Don't try this at home

Bello beamed with delight when he discussed Anneliese's accomplishments. There was a bad moment in 2013, when both Bello and Anneliese were in the cast of Funumbula at the Beau Rivage. She fractured two ribs when she slipped on the high wire and hit a beam. But he said he doesn't worry about her performing the stunts because he knows she's a professional.

"If I said I don't worry about her, it would sound like a lie or that I'm callous," he said. "Each act in the show is eight minutes long and the amount of work and preparation that goes into those eight minutes -- you don't count the hours, you don't count the days, you don't count the weeks or months -- you do it because it's your lifestyle and I don't worry about her because I know she's the first one there and the last one to leave because she's passionate and she's a professional."

Do your math homework

Bello may be best known for his skills on the high wire and other death-defying acts, but he is also an expert rigger -- the person who sets up wires for performances.

"I've set up riggings for Philippe Petit ("Man on a Wire") and one of the most famous wire-walkers right now is Nik Wallenda, who trained under me for five years and I did all of the rigging -- the engineering -- for him up until his Niagara Falls and Grand Canyon walks because I was a little busy at the time as I was setting up a show to walk across the Beau Rivage," he said.

Rigging, he said, is one the most important elements of what he does.

"Everybody has their set of skills and when it comes to rigging, you just don't throw that much trust over to someone else," he said. "If I was a rock star, someone would tune my guitar for me, but if my high wire is out of tune, it's more than just a sour note, it's serious business."

He said he engineers all of his own rigs and builds his own equipment.
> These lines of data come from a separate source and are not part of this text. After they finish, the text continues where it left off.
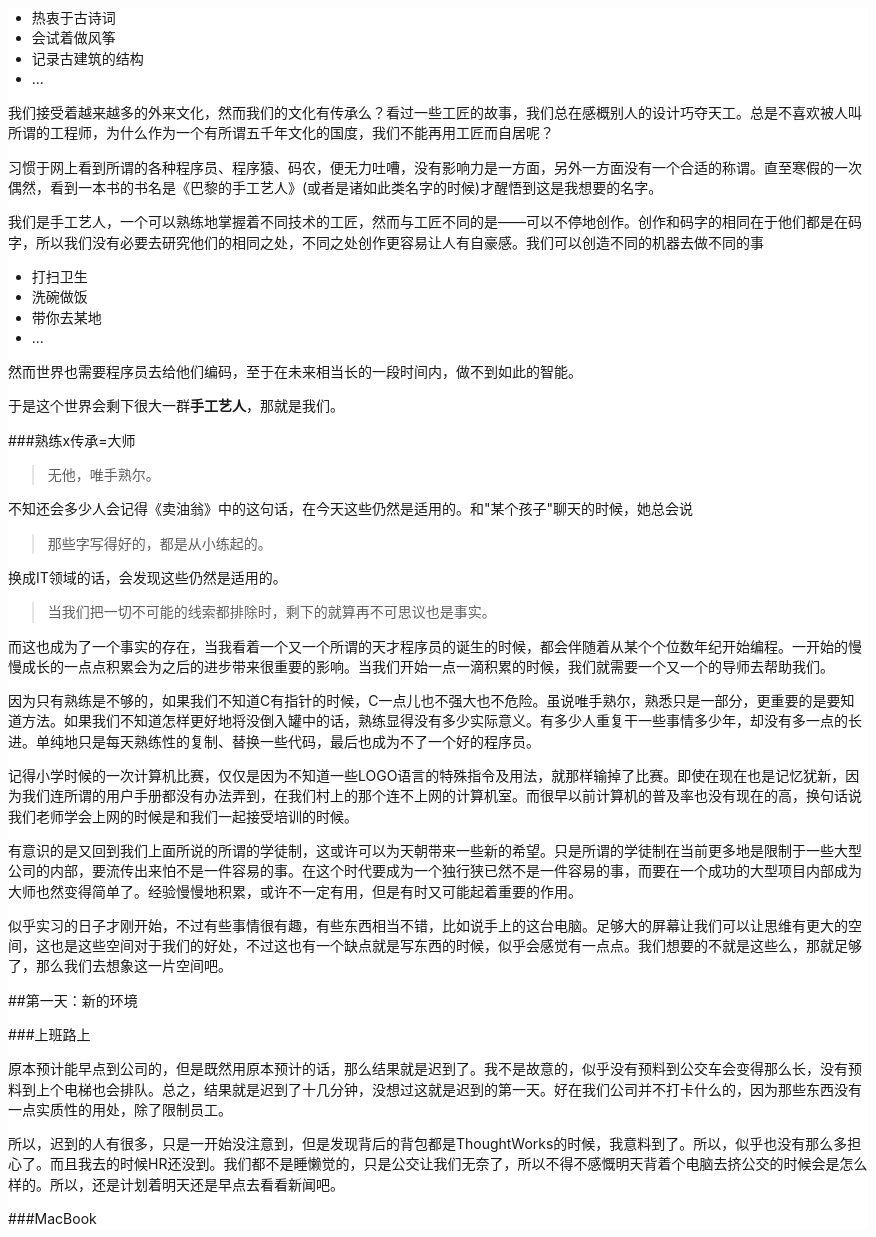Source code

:  - 热衷于古诗词
 - 会试着做风筝
 - 记录古建筑的结构
 - ...

我们接受着越来越多的外来文化，然而我们的文化有传承么？看过一些工匠的故事，我们总在感概别人的设计巧夺天工。总是不喜欢被人叫所谓的工程师，为什么作为一个有所谓五千年文化的国度，我们不能再用工匠而自居呢？

习惯于网上看到所谓的各种程序员、程序猿、码农，便无力吐嘈，没有影响力是一方面，另外一方面没有一个合适的称谓。直至寒假的一次偶然，看到一本书的书名是《巴黎的手工艺人》(或者是诸如此类名字的时候)才醒悟到这是我想要的名字。

我们是手工艺人，一个可以熟练地掌握着不同技术的工匠，然而与工匠不同的是——可以不停地创作。创作和码字的相同在于他们都是在码字，所以我们没有必要去研究他们的相同之处，不同之处创作更容易让人有自豪感。我们可以创造不同的机器去做不同的事

 - 打扫卫生
 - 洗碗做饭
 - 带你去某地
 - ...
 
然而世界也需要程序员去给他们编码，至于在未来相当长的一段时间内，做不到如此的智能。

于是这个世界会剩下很大一群**手工艺人**，那就是我们。

###熟练x传承=大师

> 无他，唯手熟尔。

不知还会多少人会记得《卖油翁》中的这句话，在今天这些仍然是适用的。和"某个孩子"聊天的时候，她总会说

> 那些字写得好的，都是从小练起的。

换成IT领域的话，会发现这些仍然是适用的。

> 当我们把一切不可能的线索都排除时，剩下的就算再不可思议也是事实。

而这也成为了一个事实的存在，当我看着一个又一个所谓的天才程序员的诞生的时候，都会伴随着从某个个位数年纪开始编程。一开始的慢慢成长的一点点积累会为之后的进步带来很重要的影响。当我们开始一点一滴积累的时候，我们就需要一个又一个的导师去帮助我们。

因为只有熟练是不够的，如果我们不知道C有指针的时候，C一点儿也不强大也不危险。虽说唯手熟尔，熟悉只是一部分，更重要的是要知道方法。如果我们不知道怎样更好地将没倒入罐中的话，熟练显得没有多少实际意义。有多少人重复干一些事情多少年，却没有多一点的长进。单纯地只是每天熟练性的复制、替换一些代码，最后也成为不了一个好的程序员。

记得小学时候的一次计算机比赛，仅仅是因为不知道一些LOGO语言的特殊指令及用法，就那样输掉了比赛。即使在现在也是记忆犹新，因为我们连所谓的用户手册都没有办法弄到，在我们村上的那个连不上网的计算机室。而很早以前计算机的普及率也没有现在的高，换句话说我们老师学会上网的时候是和我们一起接受培训的时候。

有意识的是又回到我们上面所说的所谓的学徒制，这或许可以为天朝带来一些新的希望。只是所谓的学徒制在当前更多地是限制于一些大型公司的内部，要流传出来怕不是一件容易的事。在这个时代要成为一个独行狭已然不是一件容易的事，而要在一个成功的大型项目内部成为大师也然变得简单了。经验慢慢地积累，或许不一定有用，但是有时又可能起着重要的作用。

似乎实习的日子才刚开始，不过有些事情很有趣，有些东西相当不错，比如说手上的这台电脑。足够大的屏幕让我们可以让思维有更大的空间，这也是这些空间对于我们的好处，不过这也有一个缺点就是写东西的时候，似乎会感觉有一点点。我们想要的不就是这些么，那就足够了，那么我们去想象这一片空间吧。

##第一天：新的环境

###上班路上

原本预计能早点到公司的，但是既然用原本预计的话，那么结果就是迟到了。我不是故意的，似乎没有预料到公交车会变得那么长，没有预料到上个电梯也会排队。总之，结果就是迟到了十几分钟，没想过这就是迟到的第一天。好在我们公司并不打卡什么的，因为那些东西没有一点实质性的用处，除了限制员工。

所以，迟到的人有很多，只是一开始没注意到，但是发现背后的背包都是ThoughtWorks的时候，我意料到了。所以，似乎也没有那么多担心了。而且我去的时候HR还没到。我们都不是睡懒觉的，只是公交让我们无奈了，所以不得不感慨明天背着个电脑去挤公交的时候会是怎么样的。所以，还是计划着明天还是早点去看看新闻吧。

###MacBook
He also rigs for other artists.

"It's ironic that I play the goofball character on stage," he said, "the guy that can't do it and won't quit until he does it, because in real life I'm the guy that trains people and builds their equipment."

He said anyone who is thinking of pursuing a career in the world of stunts needs to be sure they learn math.

"I'm all about STEAM: science, technology, engineering, math, and we've added the arts because it tells people you can use it in a way to make a living," he said.

Back in Biloxi

Although he travels the world, Bello said he is always happy to spend a summer in Biloxi.

"Since the beginning of the year, I have been to eight countries and I spent a month in Monte Carlo because I travel around the world for a living, but I'm fortunate enough to call Biloxi and the Beau Rivage home for the summer," he said. "If you asked me what is it, I don't know that it's any one thing, it's just the entire area -- it's awesome."

He took a couple of years off from performing on the Coast. He said it was a conscious effort to avoid "Bello fatigue."

"I didn't want people going, 'Eh, it's him again,'" he said. "When you're the guy who's the center of attention, you better be the thing that attracts the most amount of attention and creates the most amount of buzz."